CORS (Cross-origin resource sharing) is a mechanism implemented by browsers to ensure that malicious requests to a server can’t be made – it’s a restriction method. It respects the Same-origin policy for security reasons.
First off, JSONP technically is a way to solve this problem, however I don’t advise it as the correct solution. It is an old and outdated technology and has security flaws. The basics of it is that a request to the server (with cookies) is made by the browser for a Javascript function. A function is returned and the browser can then use it to process the response as needed.
How to Pass Cookies on a Cross-Domain AJAX Request from Browser to Server
There are two things that need to be done here:
- Configure your AJAX request to pass cookies
- Set the response headers to conform with CORS
Configuring the AJAX Request
You need to tell your AJAX request to pass credentials with this bit of code:
1 | xhrFields: { withCredentials: true }, |
AJAX Parameter: withCredentials
Reference: MDN XMLHttpRequest.withCredentials
This parameter indicates if a cross-domain request should send credentials (which include cookies, TLS certificates, authorization headers, etc.).
AJAX Request
Here is a full example of what the basic AJAX request should look like.

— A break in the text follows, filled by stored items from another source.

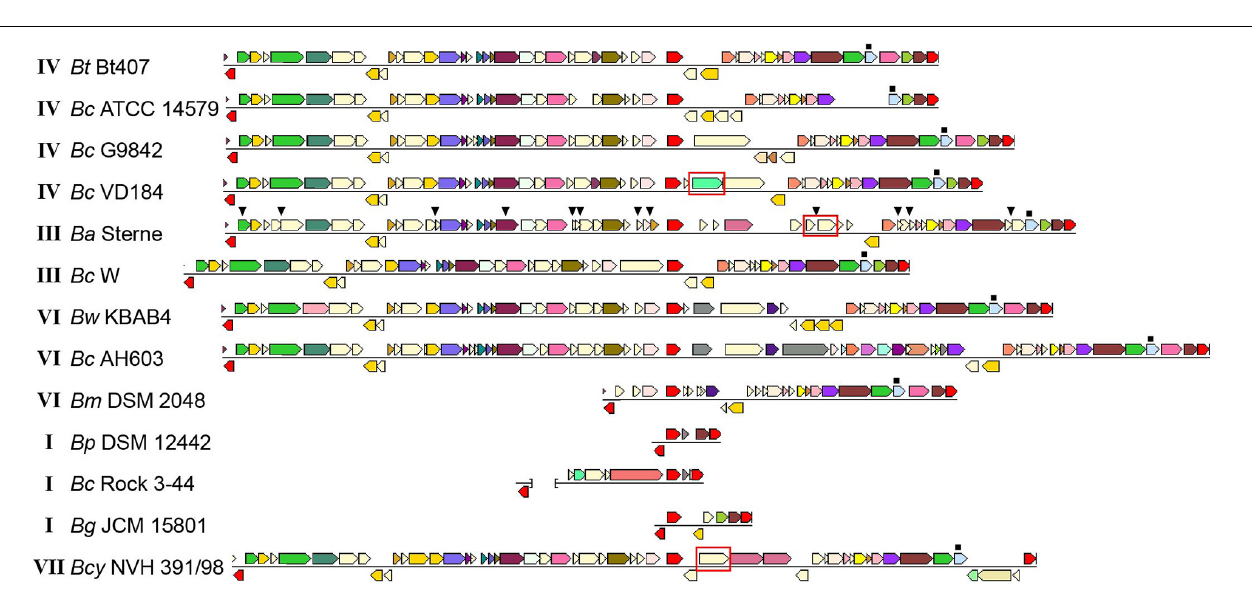
FIGURE 2 | Comparison of motility gene loci in selected Bacillus cereus group strains. Loci from different strains are aligned with respect to mogR , shown in red in the central part of the alignment. For each strain, the first and last gene (shown in red) are conserved genes outside of the motility gene locus itself (orthologs to BTB_RS08235 and BTB_RS08480, respectively). These are included to indicate that the flanking regions and location of the motility locus are generally conserved between strains. The last gene of the intact locus with a predicted function mapping within motility, flgG (light blue), is indicated by a filled square above the gene. For genes shown in a color other than red, identical color indicates that genes are from the same orthologous group (top COG hit), except light yellow which indicates no COG assignment. The gmaR gene is indicated with a red box. In the B. anthracis strain, the filled triangles above genes indicate the location of nonsense or frameshift mutations. The brackets in the representation of the Bc Rock 3-44 sequence indicates that this locus is split between two contigs. Roman numerals next to the strain names indicate the phylogenetic subgroup within the B. cereus group to which the strain belongs (Guinebretière et al., 2008). Bm Rock 1-4, Bm Rock 3-17, Bm 219298 og Bp DSM 12442 from subgroup I had indentical loci; only Bp DSM 12442 is shown. The figure was assembled from images obtained from the Conserved Neighborhood Viewer of the Integrated Microbial Genomes system (Markowitz et al., 2010), using B. thuringiensis 407 proteins BTB_RS08235, BTB_RS08390 ( mogR ), and BTB_RS08480 as query sequences. Abbreviations: Bc , B. cereus ; Bt , B. thuringiensis ; Ba , B. anthracis ; Bw , B. weihenstephanensis ; Bm , B. mycoides ; Bp , B. pseudomycoides ; Bcy , B. cytotoxicus ; Bg , Bacillus gaemokensis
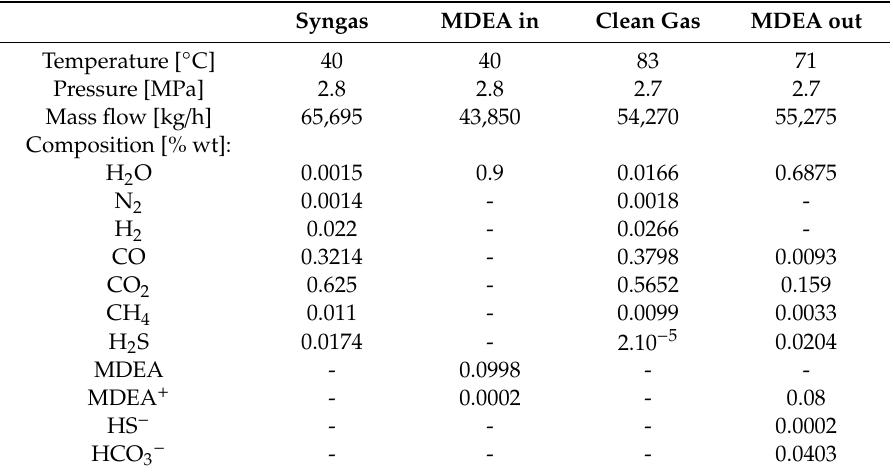
Table A4. Detailed MDEA absorption column operation simulation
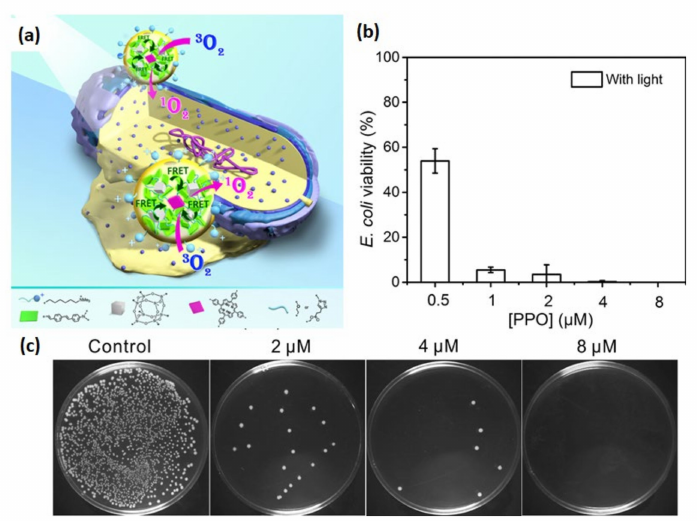
Figure 6. POSSP derivatives which were synthesized in [27]. POSSPs 1–3 contain hydrophobic groups. POSSPs 4 and 5 are functionalized with hydrophilic moieties.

1 2 3 4 5 6 7 8 | jQuery.ajax({ url: "http://subdomain.yourserver.com/getinformation/", dataType: 'json', xhrFields: { withCredentials: true }, success: function(data) { console.log(data); } }); |
The browser is now passing cookies (credentials) to the server.
Server Headers
The server now needs to respect the CORS request and respond with the correct headers. There are two headers that need to be set for this to work roundtrip.
Header: Access-Control-Allow-Origin
This needs to be set to the domain from which the browser made the request. So if the URL in the browser is:
1 | http://www.yourserver.com |
and makes the AJAX request to:
1 | http://subdomain.yourserver.com/getinformation/ |
then this header needs to be set as so:
1 | Access-Control-Allow-Origin:http://www.yourserver.com |
What this header says is that this is the only domain that is allowed to make this cross-origin request – essentially the two domains are the same domain. A request from any other domain will fail the Same-origin policy of CORS and the request will fail.
Reference: MDN Access-Control-Allow-Origin
Header: Access-Control-Allow-Credentials
This header needs to be set to true in this scenario.
1 | Access-Control-Allow-Credentials:true |
This is simply a partner header to the withCredentials parameter passed in the AJAX request. It’s saying that credentials are allowed to be passed through this request and response.